Glyph Layer. The Unicode Standard and its various supplementary standards further provide the characters with additional behavioral specifications, including character properties (general category, cursive joining type, etc.) and algorithms (normalization, collation, line breaking, text segmentation, bidirectional, vertical text layout, etc.), thus specifying the association of characters with glyphs and showing how this association is affected by factors such as character properties, contextual environment and localization.

This document describes the association of Mongolian characters with glyphs, thus its content is closely related to the elements of this layer.
Glyph Image Layer. The text shaping engine and the font project file implement the rules for associating characters and glyphs as glyph images in the design space, substitution and positioning relations between glyph images, and text shaping operations performed by the text shaping engine.

Based on specific design decisions, there is freedom in constructing glyph image sets and writing shaping rules, so this document cannot directly specify the framework of glyph image sets and shaping rules that each font project file should contain. However, the step-by-step shaping rules provided in this document can directly correspond to the shaping rules in the font project file, and therefore can provide a reference for the construction and conversion of the font project files.
Typesetting Layer. The typesetting application invokes the text shaping engine with the font files to render the glyph images in the typeset pages.
Physical Layer. Devices such as monitors and printers convert typeset pages into physical objects.

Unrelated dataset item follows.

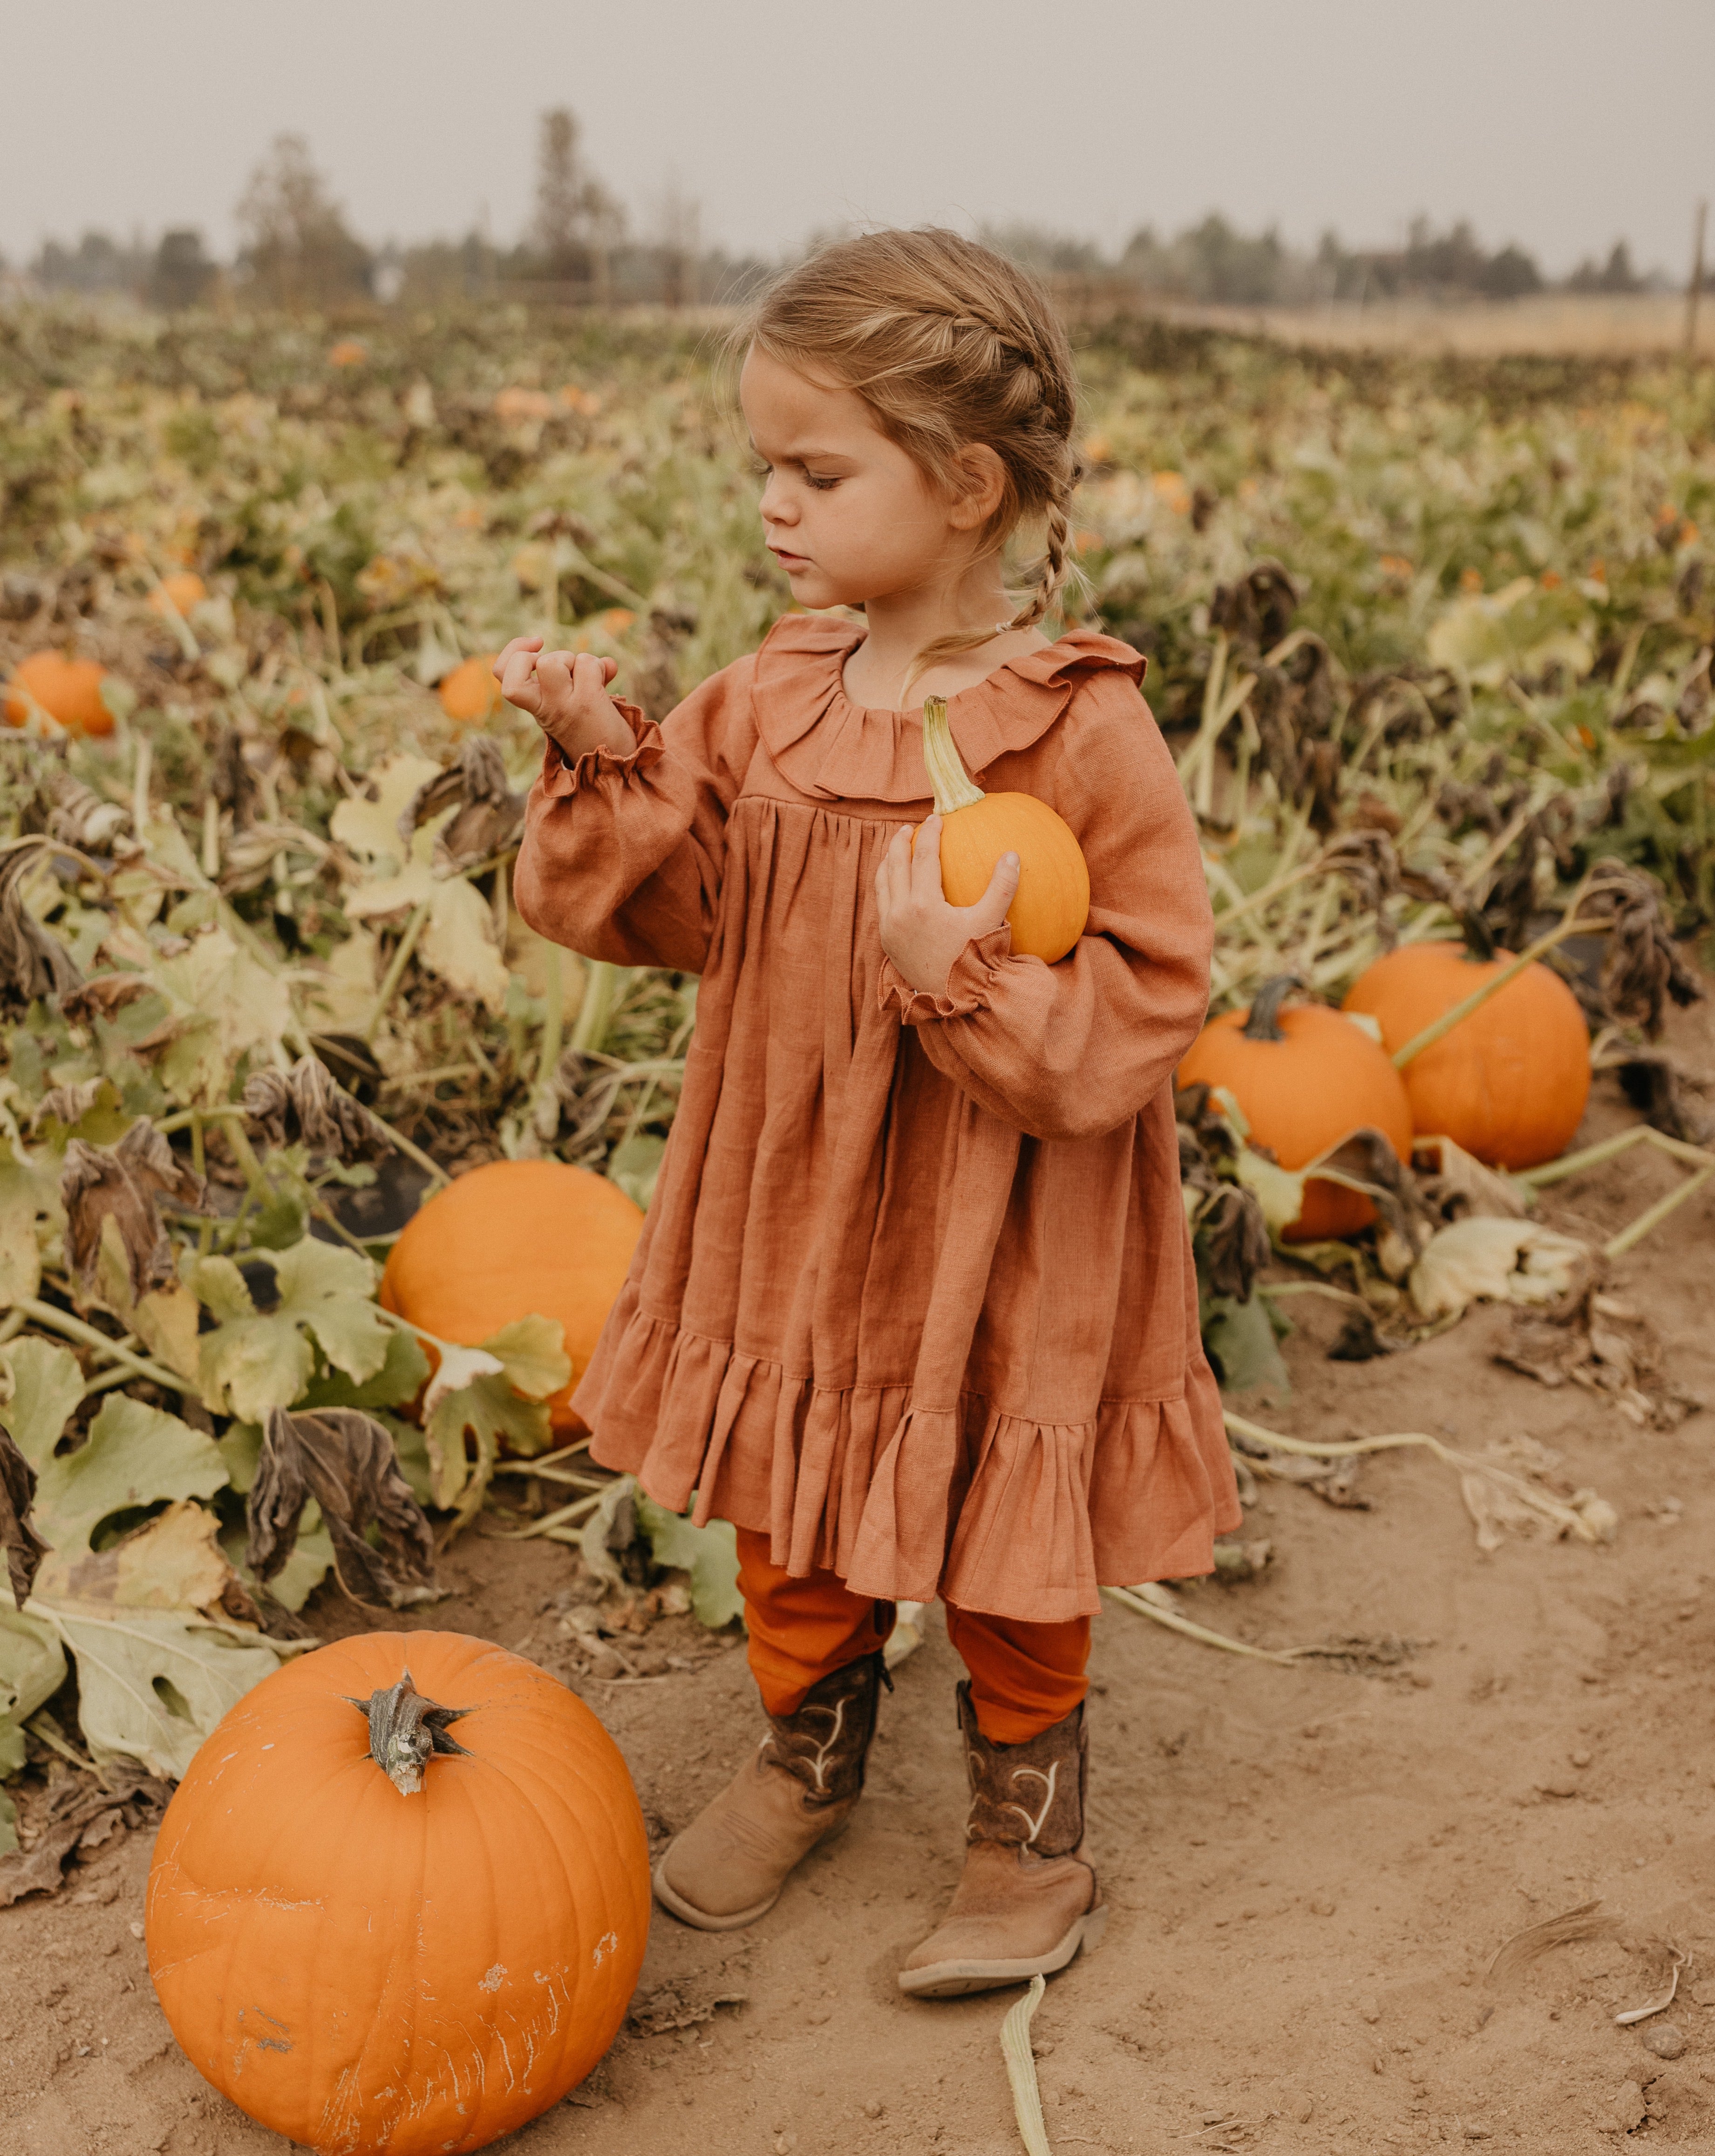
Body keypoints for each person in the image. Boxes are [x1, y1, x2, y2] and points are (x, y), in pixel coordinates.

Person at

The rule system provided in this document has the following features:

Retain the phonetic encoding principle of the existing model. Characters are defined in terms of the phonemes of the written language as recorded by each writing system. Each character contains variants that represent the written forms corresponding to the phoneme of that written language under specific phonemic analysis. Therefore, the model does not inherit the written unit analysis of Old Uyghur script, Sogdian script, and so on.
Supplement the requirements of national standards on the basis of orthographic shaping. The basic shaping rules are constructed for each writing system based on the orthographic analysis. And the shaping rules are extended according to the requirements of national standards while ensuring no coupling. This makes it possible to explicitly indicate which steps derive from the additional requirements of the national standards in the step-by-step shaping rules.
Provides font test tools and font generation tools. This document maintains and provides information on Mongolian characters and glyphs, text shaping rules, test sets and font test tools, and font generation tools based on a given set of glyph images and correspondence data. In addition, this document introduces how to use the above information and tools.
Formally define modular, hierarchical, unambiguous and prioritized text shaping rules. Flat shaping rules partition the contextual environment in which each character is placed into multiple parts and specify the glyphs corresponding to the characters in each part of the environment. Such a specification is not conducive to understanding and writing shaping rules, and thus to font production. Effectively defined step-by-step text shaping rules facilitate the writing of shaping rules with consistent and strict behavior during font production.